Pourtant, j’ai lu ce bouquin jusqu’au bout et il m’a amusé. Je l’ai trouvé drôle. J’ai compris que cette histoire constituait pour l’auteur un prétexte pour déployer la langue chaude et expressive de la Gaspésie du XXe siècle : vieilles expressions, archaïsmes, régionalisme, jargon québécois en général et gaspésien en particulier et surtout pour exprimer sur le plan littéraire la mentalité gaspésienne.

C’est bizarre à dire. Les personnages ne me disent rien mais j’ai été stimulé par leur langage, leurs expressions et des tournures de phrases qui m’ont arraché sourires et rires…*Les quatre pattes du lapin avaient continué de courir par la prairie et les gués, sauf qu’il y avait plus de lapin dessus. * (Extrait) Il faut donner à l’auteur ce qui lui revient, sa plume est détaillée et très descriptive. C’est le moins qu’on puisse dire :

*L’accouchement de François avait été, comment on dirait ça, plutôt salissant…Liette avait eu, à travers ses cris de mort, l’impression de donner naissance à quelque chose comme une table à pique-nique. * (Extrait) Ces tournures de phrases, expressions et dialogues gommés pullulent dans le récit : *-Ami secourable promettre indien bouteille de fort et toutoune chaude si toé rien que dire une tite phrase…* (Extrait)
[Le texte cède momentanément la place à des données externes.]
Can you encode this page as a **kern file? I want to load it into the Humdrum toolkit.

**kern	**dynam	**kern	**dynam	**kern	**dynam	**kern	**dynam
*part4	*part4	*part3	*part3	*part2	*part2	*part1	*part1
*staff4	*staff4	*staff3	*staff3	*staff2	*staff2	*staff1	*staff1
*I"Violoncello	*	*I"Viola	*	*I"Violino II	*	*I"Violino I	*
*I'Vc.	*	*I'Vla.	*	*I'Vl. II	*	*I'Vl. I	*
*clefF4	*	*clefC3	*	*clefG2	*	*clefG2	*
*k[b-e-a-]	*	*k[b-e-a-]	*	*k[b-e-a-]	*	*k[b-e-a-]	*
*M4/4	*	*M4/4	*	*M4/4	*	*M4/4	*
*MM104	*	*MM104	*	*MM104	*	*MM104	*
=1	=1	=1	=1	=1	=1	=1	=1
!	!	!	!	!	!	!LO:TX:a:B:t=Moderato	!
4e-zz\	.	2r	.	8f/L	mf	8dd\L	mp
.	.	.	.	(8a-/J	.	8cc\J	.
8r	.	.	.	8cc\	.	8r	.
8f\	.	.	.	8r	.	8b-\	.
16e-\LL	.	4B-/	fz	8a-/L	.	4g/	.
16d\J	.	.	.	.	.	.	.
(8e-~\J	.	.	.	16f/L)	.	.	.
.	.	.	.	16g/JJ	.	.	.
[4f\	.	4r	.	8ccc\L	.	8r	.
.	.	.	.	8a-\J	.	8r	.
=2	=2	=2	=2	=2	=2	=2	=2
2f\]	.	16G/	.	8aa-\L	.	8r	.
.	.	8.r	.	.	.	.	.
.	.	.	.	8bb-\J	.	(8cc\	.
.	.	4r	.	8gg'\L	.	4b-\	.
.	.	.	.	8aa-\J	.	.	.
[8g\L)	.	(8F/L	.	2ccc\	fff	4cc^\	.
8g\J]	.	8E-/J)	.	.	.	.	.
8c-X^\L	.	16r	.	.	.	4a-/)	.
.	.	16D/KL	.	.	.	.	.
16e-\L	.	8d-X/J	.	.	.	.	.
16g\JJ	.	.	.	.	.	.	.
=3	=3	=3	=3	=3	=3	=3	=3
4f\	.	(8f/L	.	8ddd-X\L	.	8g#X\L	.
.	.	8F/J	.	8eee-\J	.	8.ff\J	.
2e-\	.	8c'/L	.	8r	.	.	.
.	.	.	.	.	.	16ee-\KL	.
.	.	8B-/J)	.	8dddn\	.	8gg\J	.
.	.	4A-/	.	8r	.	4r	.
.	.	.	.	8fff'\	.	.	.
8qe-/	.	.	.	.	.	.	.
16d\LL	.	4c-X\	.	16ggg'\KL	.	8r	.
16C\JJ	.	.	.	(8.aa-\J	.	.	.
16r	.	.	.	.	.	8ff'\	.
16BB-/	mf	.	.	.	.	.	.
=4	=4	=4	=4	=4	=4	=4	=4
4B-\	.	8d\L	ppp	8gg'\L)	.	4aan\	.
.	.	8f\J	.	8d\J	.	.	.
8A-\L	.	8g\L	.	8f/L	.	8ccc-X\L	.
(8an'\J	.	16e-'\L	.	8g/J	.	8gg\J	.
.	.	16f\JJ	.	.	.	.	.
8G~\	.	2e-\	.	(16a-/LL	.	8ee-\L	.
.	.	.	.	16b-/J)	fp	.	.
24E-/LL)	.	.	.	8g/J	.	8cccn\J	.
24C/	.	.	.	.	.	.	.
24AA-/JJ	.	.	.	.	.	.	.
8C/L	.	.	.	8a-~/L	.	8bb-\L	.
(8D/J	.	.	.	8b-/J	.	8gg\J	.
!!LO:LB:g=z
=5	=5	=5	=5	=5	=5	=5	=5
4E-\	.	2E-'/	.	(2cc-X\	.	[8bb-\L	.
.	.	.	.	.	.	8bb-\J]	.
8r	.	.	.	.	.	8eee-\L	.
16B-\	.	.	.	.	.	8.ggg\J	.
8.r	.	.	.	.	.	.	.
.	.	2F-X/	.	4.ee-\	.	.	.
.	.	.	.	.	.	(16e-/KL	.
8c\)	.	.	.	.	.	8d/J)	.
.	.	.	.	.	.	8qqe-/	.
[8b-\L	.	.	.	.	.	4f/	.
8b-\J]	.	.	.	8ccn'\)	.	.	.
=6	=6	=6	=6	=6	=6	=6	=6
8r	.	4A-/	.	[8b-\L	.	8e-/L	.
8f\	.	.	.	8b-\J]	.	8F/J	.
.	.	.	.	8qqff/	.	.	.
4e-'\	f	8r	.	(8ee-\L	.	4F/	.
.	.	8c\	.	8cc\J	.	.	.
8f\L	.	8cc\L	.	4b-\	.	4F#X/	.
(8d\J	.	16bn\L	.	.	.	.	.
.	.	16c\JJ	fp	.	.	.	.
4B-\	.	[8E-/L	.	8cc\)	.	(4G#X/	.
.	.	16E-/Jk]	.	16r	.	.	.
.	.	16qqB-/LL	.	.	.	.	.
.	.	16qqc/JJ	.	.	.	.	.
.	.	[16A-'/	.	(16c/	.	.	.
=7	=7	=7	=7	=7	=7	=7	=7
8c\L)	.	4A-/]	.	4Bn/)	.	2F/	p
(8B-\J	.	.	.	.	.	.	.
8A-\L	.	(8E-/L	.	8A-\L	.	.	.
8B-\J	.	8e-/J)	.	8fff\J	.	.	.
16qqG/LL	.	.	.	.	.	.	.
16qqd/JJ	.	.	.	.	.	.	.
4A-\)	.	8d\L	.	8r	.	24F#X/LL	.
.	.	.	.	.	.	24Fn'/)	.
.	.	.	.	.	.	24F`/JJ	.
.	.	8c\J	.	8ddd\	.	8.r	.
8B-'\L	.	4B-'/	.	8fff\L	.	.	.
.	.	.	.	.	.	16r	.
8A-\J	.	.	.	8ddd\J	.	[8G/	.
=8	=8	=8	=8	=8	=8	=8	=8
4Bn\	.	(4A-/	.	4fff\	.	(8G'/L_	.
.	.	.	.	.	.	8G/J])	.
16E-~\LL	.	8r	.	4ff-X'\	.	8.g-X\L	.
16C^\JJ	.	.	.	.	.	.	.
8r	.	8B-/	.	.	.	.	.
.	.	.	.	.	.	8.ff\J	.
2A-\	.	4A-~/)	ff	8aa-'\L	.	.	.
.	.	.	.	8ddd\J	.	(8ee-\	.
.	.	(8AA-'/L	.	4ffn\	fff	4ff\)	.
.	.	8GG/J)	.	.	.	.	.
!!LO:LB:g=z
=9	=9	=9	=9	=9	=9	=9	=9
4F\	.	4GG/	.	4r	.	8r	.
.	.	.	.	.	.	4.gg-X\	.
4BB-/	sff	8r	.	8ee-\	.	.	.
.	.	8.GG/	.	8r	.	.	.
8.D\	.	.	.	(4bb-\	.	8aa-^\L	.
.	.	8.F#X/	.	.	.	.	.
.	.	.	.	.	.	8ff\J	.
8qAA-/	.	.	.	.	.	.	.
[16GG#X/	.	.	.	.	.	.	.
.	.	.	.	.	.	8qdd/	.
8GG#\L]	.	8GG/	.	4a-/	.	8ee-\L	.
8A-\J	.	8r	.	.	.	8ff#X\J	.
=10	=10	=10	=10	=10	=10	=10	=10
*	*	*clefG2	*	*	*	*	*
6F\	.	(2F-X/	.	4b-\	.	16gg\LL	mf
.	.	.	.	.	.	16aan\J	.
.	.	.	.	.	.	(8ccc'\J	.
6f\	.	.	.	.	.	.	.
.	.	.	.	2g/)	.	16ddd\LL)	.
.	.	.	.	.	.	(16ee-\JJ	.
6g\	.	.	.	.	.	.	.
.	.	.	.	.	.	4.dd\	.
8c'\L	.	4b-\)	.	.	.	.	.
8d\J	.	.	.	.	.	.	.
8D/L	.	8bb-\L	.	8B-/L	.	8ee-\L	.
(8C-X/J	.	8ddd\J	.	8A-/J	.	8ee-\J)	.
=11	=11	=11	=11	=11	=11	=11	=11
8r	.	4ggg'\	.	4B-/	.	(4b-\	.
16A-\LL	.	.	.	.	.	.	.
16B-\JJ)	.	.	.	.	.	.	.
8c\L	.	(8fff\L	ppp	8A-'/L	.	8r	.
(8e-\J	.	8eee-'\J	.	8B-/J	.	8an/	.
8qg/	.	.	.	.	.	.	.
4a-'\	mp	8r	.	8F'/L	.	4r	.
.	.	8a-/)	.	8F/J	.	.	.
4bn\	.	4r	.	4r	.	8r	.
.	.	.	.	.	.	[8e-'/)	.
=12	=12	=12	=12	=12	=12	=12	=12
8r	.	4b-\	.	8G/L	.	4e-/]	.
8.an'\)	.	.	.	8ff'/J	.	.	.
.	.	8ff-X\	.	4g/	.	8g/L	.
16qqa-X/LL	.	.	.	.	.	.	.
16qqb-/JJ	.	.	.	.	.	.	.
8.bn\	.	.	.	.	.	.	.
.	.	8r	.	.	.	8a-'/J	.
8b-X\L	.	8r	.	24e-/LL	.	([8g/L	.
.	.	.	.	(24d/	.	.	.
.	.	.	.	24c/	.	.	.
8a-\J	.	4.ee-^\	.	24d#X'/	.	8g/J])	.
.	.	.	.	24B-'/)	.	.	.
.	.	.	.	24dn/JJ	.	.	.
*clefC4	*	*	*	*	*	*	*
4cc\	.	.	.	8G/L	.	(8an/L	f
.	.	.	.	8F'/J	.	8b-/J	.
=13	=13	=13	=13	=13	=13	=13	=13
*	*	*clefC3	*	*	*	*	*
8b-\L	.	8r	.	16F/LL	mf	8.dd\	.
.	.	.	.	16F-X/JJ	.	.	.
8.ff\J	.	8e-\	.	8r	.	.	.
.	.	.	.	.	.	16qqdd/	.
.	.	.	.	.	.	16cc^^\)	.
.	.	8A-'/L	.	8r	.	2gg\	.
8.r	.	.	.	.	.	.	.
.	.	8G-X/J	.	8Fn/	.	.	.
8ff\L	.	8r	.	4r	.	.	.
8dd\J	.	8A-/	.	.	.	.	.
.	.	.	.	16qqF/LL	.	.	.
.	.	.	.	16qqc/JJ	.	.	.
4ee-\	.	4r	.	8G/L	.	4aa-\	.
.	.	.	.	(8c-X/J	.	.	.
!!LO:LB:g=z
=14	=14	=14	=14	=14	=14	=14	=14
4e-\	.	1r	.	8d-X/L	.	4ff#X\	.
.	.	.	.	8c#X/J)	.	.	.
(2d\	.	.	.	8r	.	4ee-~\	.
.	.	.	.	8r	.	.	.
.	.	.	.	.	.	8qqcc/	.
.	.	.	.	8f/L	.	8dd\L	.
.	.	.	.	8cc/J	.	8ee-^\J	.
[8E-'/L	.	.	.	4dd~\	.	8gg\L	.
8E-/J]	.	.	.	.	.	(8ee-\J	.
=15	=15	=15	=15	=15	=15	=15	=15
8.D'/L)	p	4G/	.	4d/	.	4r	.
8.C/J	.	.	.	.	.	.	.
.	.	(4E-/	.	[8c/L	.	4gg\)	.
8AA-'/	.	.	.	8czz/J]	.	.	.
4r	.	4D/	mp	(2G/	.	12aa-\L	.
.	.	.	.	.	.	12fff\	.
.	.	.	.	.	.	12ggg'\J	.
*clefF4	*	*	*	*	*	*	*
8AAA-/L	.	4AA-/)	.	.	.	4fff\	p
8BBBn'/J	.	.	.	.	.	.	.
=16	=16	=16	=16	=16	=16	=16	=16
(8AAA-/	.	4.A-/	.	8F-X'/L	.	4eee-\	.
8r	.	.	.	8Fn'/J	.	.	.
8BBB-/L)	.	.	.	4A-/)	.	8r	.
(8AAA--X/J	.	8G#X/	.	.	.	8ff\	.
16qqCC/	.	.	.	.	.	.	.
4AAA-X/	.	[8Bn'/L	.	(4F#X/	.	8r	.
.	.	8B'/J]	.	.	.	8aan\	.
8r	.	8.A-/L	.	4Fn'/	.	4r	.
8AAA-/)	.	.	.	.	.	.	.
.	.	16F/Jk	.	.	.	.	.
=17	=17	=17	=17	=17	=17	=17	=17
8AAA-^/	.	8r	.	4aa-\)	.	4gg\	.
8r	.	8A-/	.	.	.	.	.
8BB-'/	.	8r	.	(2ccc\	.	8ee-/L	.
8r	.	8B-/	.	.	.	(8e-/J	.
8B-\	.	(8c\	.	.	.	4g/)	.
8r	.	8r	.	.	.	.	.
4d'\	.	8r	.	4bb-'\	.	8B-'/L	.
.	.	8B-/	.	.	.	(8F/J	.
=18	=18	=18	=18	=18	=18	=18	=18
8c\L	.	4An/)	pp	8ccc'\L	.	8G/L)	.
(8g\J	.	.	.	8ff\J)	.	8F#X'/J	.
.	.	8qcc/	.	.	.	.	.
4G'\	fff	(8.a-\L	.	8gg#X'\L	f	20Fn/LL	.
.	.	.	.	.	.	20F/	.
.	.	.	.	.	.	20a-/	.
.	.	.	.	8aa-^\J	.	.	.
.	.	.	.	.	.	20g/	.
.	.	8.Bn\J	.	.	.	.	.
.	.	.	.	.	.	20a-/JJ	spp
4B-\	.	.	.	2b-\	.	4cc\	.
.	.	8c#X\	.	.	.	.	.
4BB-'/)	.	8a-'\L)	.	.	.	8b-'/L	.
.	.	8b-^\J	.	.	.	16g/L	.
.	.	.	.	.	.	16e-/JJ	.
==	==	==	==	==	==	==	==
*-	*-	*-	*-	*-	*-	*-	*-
Voilà ce qui m’a plu dans ce livre, le caractère chaud et vivant de la langue, expressive même au-delà de toute expression. En fait, si vous voulez tirer quelque chose de satisfaisant dans ce livre, il faut le prendre pour ce qu’il est : ce n’est pas une histoire, c’est une chronique. Hors-norme, c’est vrai, mais bourrée d’humour. C’est fou c’est délirant. Dans ce livre, il ne se passe rien mais tout peut arriver. Je me suis senti balloté.

C’était pas désagréable. C’est un livre sans langage. Il n’y a que de la parlure. Je pense que c’est un ajout très intéressant dans la littérature québécoise. Je n’ai pas vu dans l’œuvre de Bernard, matière à prix littéraire. Elle a tout de même décroché le prix des libraires en 1918. Je vous recommande LA BÊTE CREUSE mais ne cherchez pas à vous dépêtrer dans l’histoire qu’elle raconte. Faites comme moi. Savourez la langue.

Suggestion de lecture : LES CHRONIQUES DE HALLOW, t1, LE BALLET DES OMBRES, de Marika Gallman

Christophe Bernard est né en 1982 au Québec, en Gaspésie, et vit à Burlington, dans le Vermont. Il est traducteur de l’anglais (Yann Martel, Jacob Wren, bp Nichol, Sheila Watson, Tony Burgess…). La bête creuse, son premier roman, paru au Quartanier en 2017, a remporté le Prix des libraires du Québec 2018.